Of those who are defensive, a number have said “You’re in your ivory tower, you have no idea what it’s like in news rooms today.” To which I say, you have no idea how much I know about the current environment. I talk with journalists all the time. I do workshops with journalists. I am sensitive and I hold your organization responsible, not the individual journalists.

For example, there were tough times for auto makers a few years ago but that didn’t mean that consumers should expect that they drive off the show room floor and their rear axle would fall off. Businesses have to deliver a product that people need. And news organizations on this topic are often not delivering a product that consumers want and need.

Q: Besides your website, where should regular consumers go to get good health information that they can understand?

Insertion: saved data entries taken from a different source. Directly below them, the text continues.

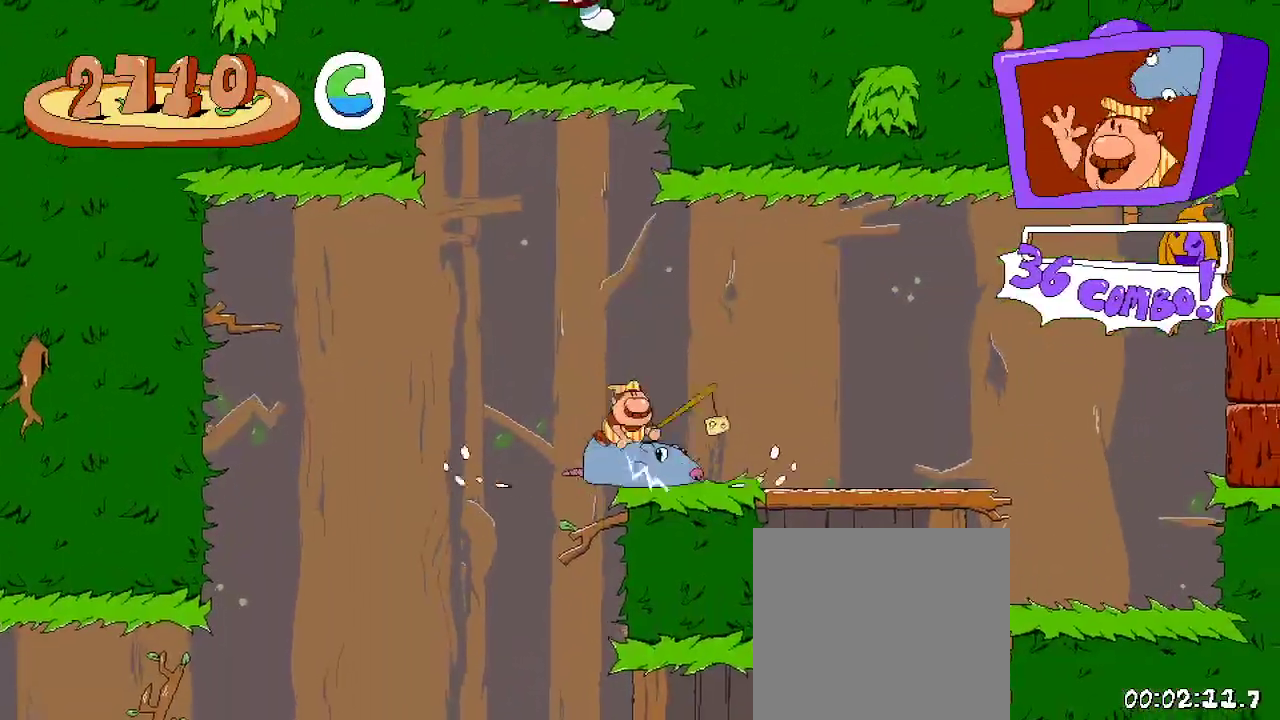
{"buttons": ["R2", "DPAD_RIGHT"], "left_stick": "center", "right_stick": "center", "events": [[233, "DPAD_UP", "down"], [267, "A", "down"], [300, "X", "down"], [333, "DPAD_UP", "up"], [400, "A", "up"], [433, "X", "up"]]}
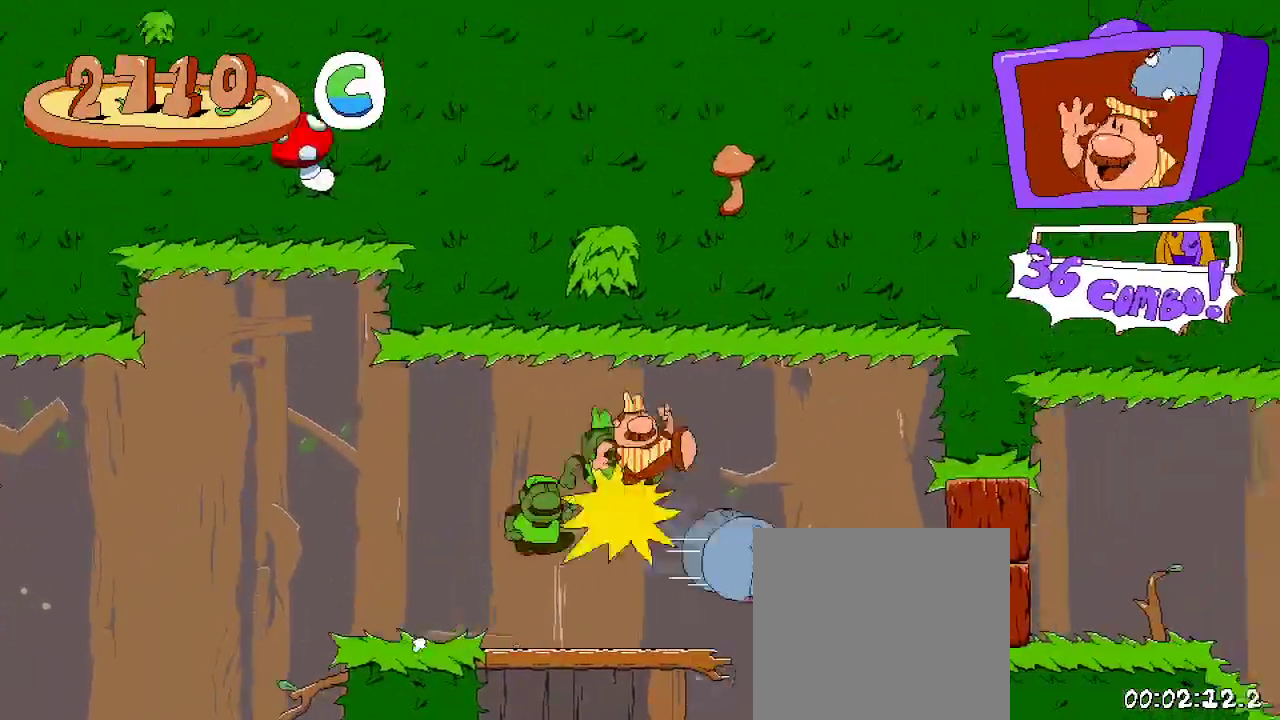
{"buttons": ["R2"], "left_stick": "center", "right_stick": "center", "events": [[300, "DPAD_RIGHT", "up"]]}
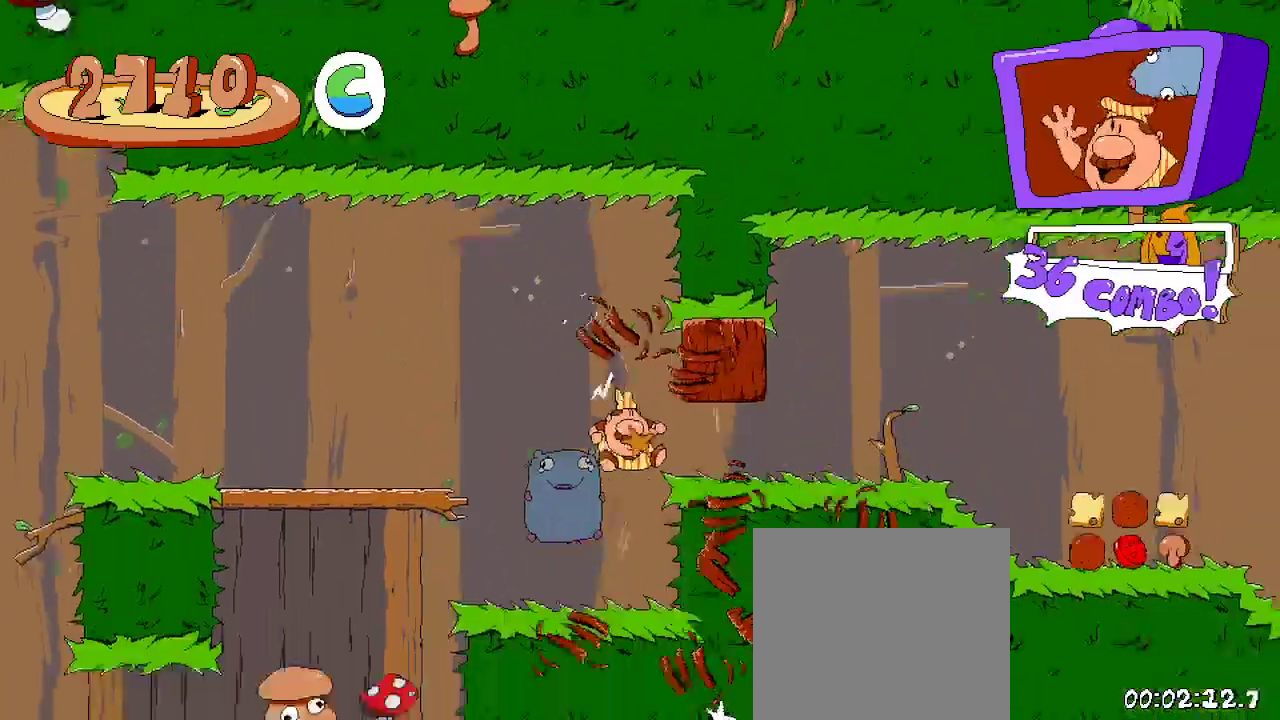
{"buttons": ["R2", "DPAD_RIGHT"], "left_stick": "center", "right_stick": "center", "events": [[100, "DPAD_RIGHT", "down"], [233, "A", "down"], [400, "A", "up"]]}
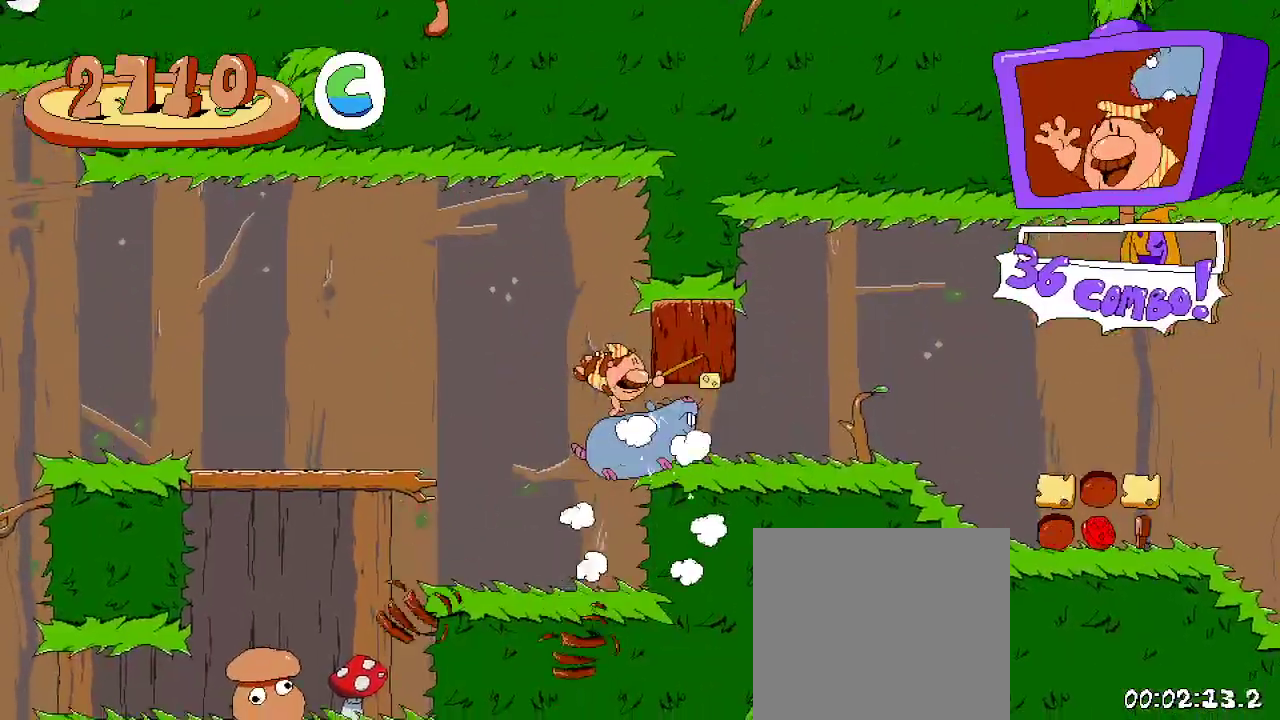
{"buttons": ["A", "R2", "DPAD_RIGHT"], "left_stick": "center", "right_stick": "center", "events": [[467, "A", "down"]]}
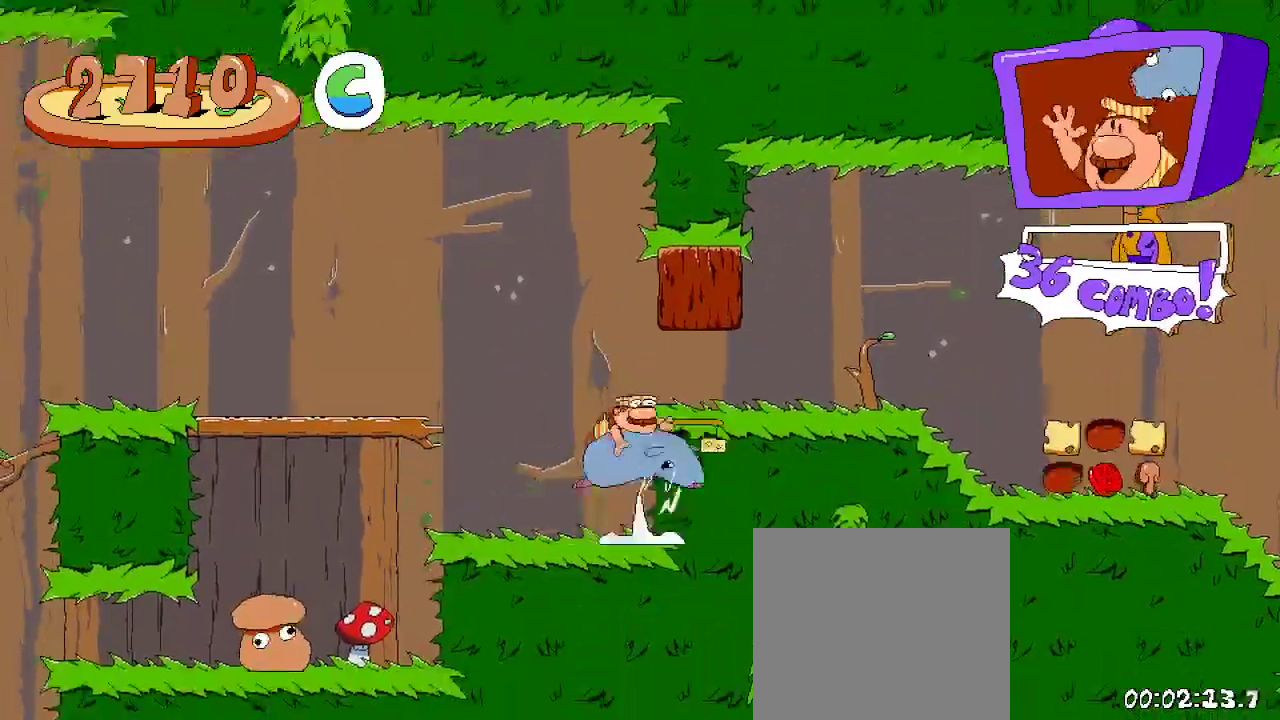
{"buttons": ["R2", "DPAD_RIGHT"], "left_stick": "center", "right_stick": "center", "events": [[167, "X", "down"], [200, "A", "up"], [300, "X", "up"]]}
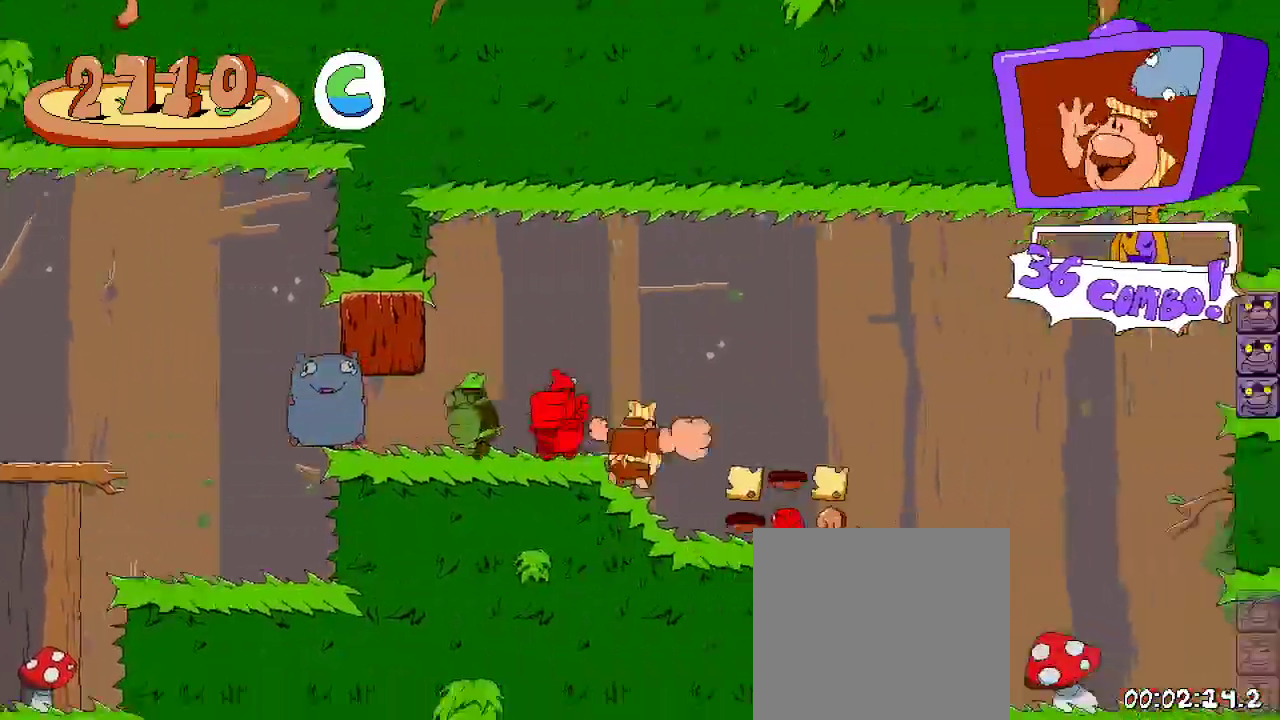
{"buttons": ["R2", "DPAD_RIGHT"], "left_stick": "center", "right_stick": "center", "events": []}
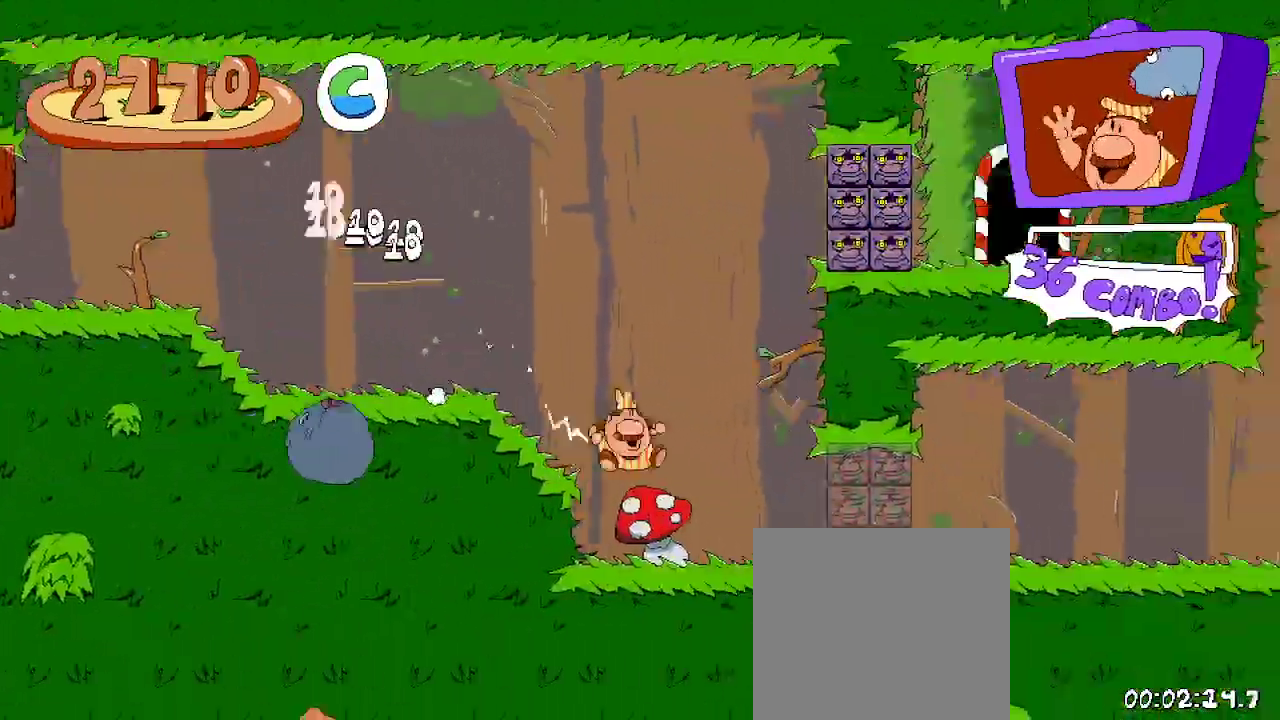
{"buttons": ["R2", "DPAD_RIGHT"], "left_stick": "center", "right_stick": "center", "events": []}
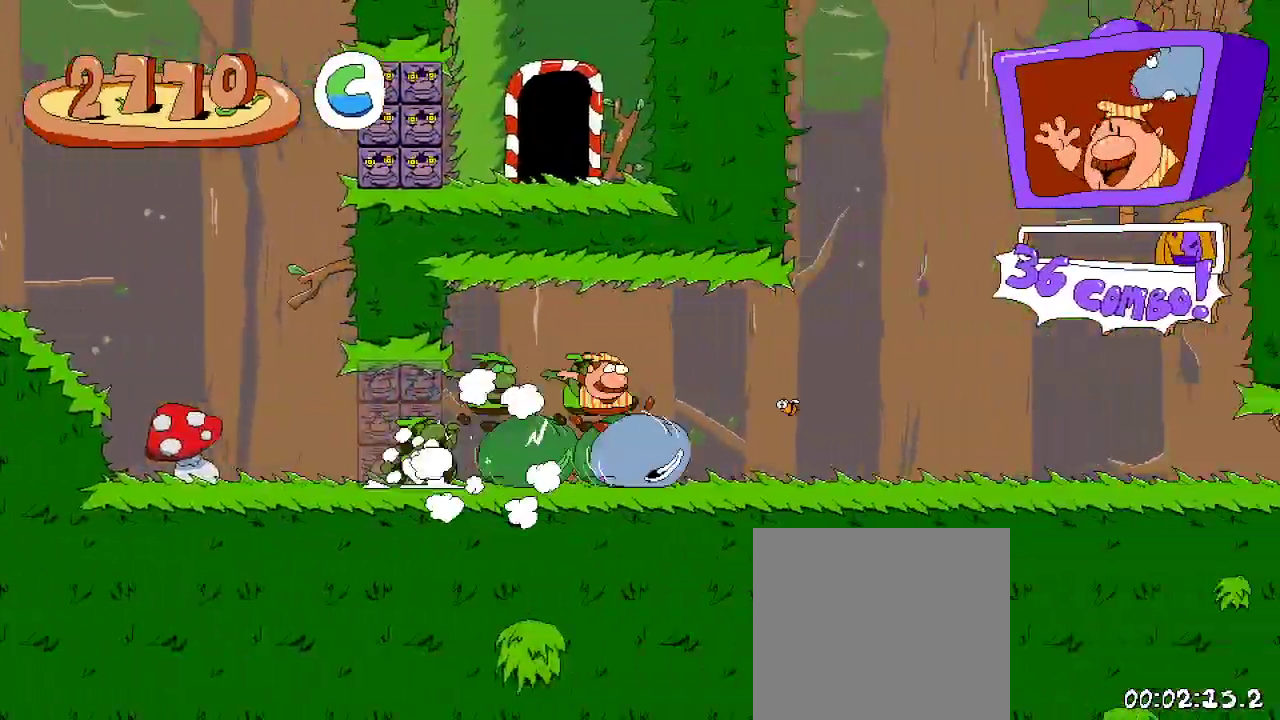
{"buttons": ["R2", "DPAD_RIGHT"], "left_stick": "center", "right_stick": "center", "events": []}
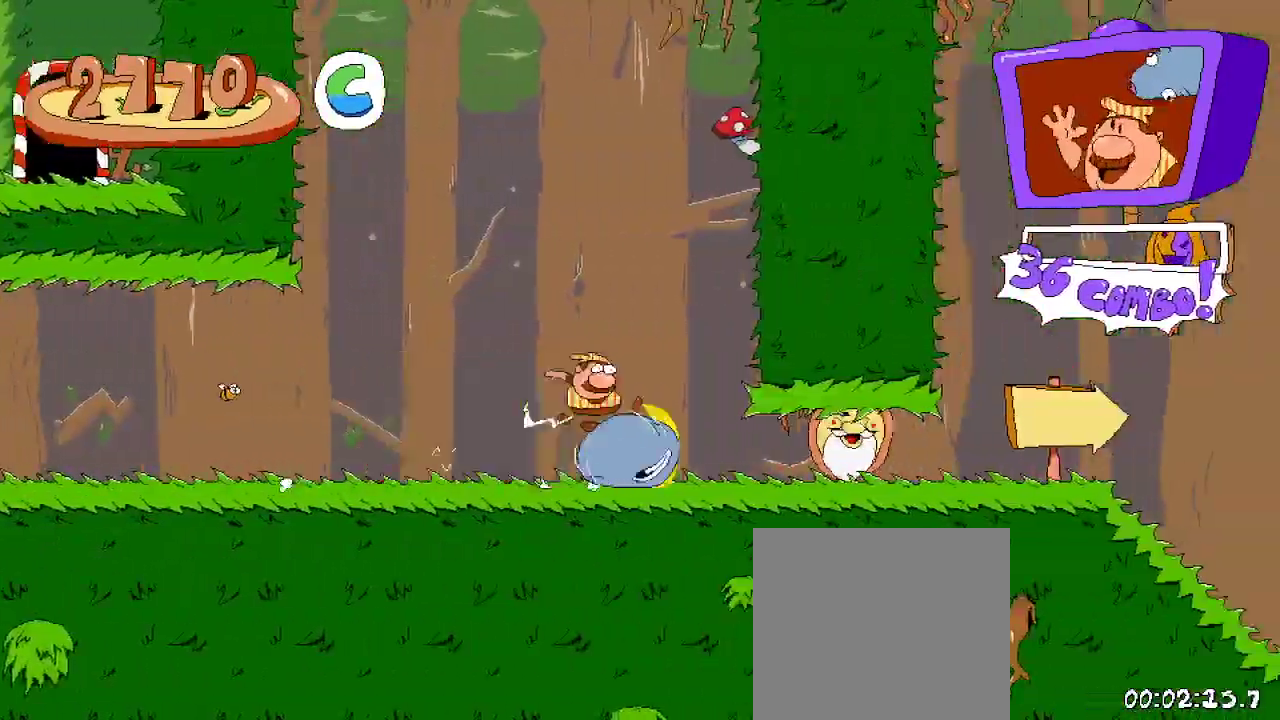
{"buttons": ["R2", "DPAD_RIGHT"], "left_stick": "center", "right_stick": "center", "events": []}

GS: This is always the hardest question for me. I will always have fond memories of what the Wall Street Journal did. After the twin towers disaster, many businesses took a hard hit in that post-9/11 economy and in the midst of that the WSJ expanded their health and science staff. And I think it shows a lot of days in their coverage. I think NPR is often smart and creative at addressing complex topics. I actually think that John Stewart and Stephen Colbert many times had some of the most insightful segments on healthcare topics. The Associated Press has really grown and matured on this beat in the last decade. They’re reporting on fewer studies and it’s because they’ve got smart people who realize that this isn’t helpful to the public. They’re more discerning, which is good. MedPage Today, although it is primarily targeted at a physician audience, does a great job reporting on health care news in a way that I think many consumers would understand and appreciate. I’d be remiss to not say anything about the really smart bloggers who do work that is as good or better as the top news organizations.